What lines below include the string "with"? Pick them out and copy them.

Data excerpts
__________________________________________________
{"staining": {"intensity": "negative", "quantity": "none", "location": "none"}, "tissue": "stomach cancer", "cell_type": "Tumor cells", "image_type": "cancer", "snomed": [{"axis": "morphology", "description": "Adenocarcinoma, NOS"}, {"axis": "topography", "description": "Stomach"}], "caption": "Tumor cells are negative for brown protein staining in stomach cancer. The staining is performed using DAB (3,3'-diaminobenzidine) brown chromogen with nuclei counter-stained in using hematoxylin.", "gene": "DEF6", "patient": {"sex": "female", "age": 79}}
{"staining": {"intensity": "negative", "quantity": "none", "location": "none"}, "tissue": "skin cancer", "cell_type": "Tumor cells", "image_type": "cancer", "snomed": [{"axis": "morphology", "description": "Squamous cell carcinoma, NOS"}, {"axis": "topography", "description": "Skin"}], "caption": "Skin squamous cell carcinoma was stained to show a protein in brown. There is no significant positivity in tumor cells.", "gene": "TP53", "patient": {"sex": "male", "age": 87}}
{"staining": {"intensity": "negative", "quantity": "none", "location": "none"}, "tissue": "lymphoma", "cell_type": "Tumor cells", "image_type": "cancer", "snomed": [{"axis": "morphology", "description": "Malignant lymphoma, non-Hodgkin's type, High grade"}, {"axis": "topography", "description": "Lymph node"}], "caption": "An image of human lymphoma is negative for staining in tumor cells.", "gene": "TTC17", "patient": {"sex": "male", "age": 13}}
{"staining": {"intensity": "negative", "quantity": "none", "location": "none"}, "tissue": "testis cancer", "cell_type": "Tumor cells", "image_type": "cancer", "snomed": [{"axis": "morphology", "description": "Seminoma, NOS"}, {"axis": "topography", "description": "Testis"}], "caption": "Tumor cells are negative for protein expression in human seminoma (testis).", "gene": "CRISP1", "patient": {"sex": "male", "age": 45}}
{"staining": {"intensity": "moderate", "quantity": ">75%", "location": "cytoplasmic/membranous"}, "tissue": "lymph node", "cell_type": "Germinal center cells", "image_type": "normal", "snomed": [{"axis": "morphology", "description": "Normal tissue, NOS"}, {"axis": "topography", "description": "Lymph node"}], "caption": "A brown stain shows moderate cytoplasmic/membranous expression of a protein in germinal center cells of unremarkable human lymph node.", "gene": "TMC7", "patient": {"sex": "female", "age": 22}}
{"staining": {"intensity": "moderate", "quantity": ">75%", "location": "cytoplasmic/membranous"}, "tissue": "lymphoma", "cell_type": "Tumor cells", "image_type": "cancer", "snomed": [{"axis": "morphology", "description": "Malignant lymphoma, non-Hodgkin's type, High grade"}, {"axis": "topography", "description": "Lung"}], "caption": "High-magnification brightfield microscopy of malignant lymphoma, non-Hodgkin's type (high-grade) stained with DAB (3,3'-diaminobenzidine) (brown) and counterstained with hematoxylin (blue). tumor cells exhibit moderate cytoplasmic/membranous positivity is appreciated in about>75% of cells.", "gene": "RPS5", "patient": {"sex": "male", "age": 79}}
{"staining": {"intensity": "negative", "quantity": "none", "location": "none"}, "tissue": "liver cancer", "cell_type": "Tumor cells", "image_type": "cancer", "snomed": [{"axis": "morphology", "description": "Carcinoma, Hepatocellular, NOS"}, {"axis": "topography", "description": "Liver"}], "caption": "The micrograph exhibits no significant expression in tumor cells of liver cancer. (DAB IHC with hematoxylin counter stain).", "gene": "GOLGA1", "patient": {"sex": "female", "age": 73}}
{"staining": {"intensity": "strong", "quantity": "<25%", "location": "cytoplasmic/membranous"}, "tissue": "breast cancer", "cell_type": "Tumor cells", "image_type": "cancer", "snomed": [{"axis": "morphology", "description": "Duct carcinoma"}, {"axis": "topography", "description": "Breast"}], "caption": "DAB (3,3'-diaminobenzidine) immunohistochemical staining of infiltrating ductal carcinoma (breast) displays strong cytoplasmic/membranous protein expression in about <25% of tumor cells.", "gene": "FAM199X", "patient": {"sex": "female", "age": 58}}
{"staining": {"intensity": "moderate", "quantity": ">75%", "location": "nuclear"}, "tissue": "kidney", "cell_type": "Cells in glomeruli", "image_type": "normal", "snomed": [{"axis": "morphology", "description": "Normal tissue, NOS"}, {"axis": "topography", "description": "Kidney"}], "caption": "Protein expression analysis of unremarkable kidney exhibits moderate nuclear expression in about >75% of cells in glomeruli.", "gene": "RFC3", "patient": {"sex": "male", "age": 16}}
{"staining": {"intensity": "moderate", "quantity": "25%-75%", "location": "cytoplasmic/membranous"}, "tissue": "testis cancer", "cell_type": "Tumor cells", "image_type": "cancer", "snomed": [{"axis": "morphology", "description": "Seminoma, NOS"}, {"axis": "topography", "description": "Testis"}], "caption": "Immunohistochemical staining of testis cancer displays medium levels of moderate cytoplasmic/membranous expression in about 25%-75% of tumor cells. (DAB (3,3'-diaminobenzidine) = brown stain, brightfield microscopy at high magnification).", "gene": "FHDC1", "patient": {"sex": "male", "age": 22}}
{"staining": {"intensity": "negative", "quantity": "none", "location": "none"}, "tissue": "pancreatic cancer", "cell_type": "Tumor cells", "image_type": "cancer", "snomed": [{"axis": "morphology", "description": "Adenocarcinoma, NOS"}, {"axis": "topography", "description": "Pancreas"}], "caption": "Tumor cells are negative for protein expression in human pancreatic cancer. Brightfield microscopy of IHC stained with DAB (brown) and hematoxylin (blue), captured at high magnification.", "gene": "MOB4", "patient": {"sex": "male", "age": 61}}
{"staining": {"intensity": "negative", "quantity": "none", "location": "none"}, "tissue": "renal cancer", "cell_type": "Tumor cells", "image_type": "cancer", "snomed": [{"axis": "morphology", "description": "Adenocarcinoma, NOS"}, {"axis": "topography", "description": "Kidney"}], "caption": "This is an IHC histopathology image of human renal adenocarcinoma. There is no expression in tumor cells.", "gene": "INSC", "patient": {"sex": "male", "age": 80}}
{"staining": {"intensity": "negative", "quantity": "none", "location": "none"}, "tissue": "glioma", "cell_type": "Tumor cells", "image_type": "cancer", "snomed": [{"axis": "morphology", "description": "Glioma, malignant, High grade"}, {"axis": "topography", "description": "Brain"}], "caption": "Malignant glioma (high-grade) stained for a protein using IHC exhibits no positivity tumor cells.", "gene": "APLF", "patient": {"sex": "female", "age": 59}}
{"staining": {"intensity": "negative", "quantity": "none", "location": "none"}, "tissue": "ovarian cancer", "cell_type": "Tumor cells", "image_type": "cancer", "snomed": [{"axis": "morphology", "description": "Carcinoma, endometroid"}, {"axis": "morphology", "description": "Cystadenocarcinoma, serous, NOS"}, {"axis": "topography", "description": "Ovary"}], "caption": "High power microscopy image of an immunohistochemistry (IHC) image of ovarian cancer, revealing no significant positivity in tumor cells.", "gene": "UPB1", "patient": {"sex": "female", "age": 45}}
__________________________________________________
- [Solution below]
{"staining": {"intensity": "negative", "quantity": "none", "location": "none"}, "tissue": "stomach cancer", "cell_type": "Tumor cells", "image_type": "cancer", "snomed": [{"axis": "morphology", "description": "Adenocarcinoma, NOS"}, {"axis": "topography", "description": "Stomach"}], "caption": "Tumor cells are negative for brown protein staining in stomach cancer. The staining is performed using DAB (3,3'-diaminobenzidine) brown chromogen with nuclei counter-stained in using hematoxylin.", "gene": "DEF6", "patient": {"sex": "female", "age": 79}}
{"staining": {"intensity": "moderate", "quantity": ">75%", "location": "cytoplasmic/membranous"}, "tissue": "lymphoma", "cell_type": "Tumor cells", "image_type": "cancer", "snomed": [{"axis": "morphology", "description": "Malignant lymphoma, non-Hodgkin's type, High grade"}, {"axis": "topography", "description": "Lung"}], "caption": "High-magnification brightfield microscopy of malignant lymphoma, non-Hodgkin's type (high-grade) stained with DAB (3,3'-diaminobenzidine) (brown) and counterstained with hematoxylin (blue). tumor cells exhibit moderate cytoplasmic/membranous positivity is appreciated in about>75% of cells.", "gene": "RPS5", "patient": {"sex": "male", "age": 79}}
{"staining": {"intensity": "negative", "quantity": "none", "location": "none"}, "tissue": "liver cancer", "cell_type": "Tumor cells", "image_type": "cancer", "snomed": [{"axis": "morphology", "description": "Carcinoma, Hepatocellular, NOS"}, {"axis": "topography", "description": "Liver"}], "caption": "The micrograph exhibits no significant expression in tumor cells of liver cancer. (DAB IHC with hematoxylin counter stain).", "gene": "GOLGA1", "patient": {"sex": "female", "age": 73}}
{"staining": {"intensity": "negative", "quantity": "none", "location": "none"}, "tissue": "pancreatic cancer", "cell_type": "Tumor cells", "image_type": "cancer", "snomed": [{"axis": "morphology", "description": "Adenocarcinoma, NOS"}, {"axis": "topography", "description": "Pancreas"}], "caption": "Tumor cells are negative for protein expression in human pancreatic cancer. Brightfield microscopy of IHC stained with DAB (brown) and hematoxylin (blue), captured at high magnification.", "gene": "MOB4", "patient": {"sex": "male", "age": 61}}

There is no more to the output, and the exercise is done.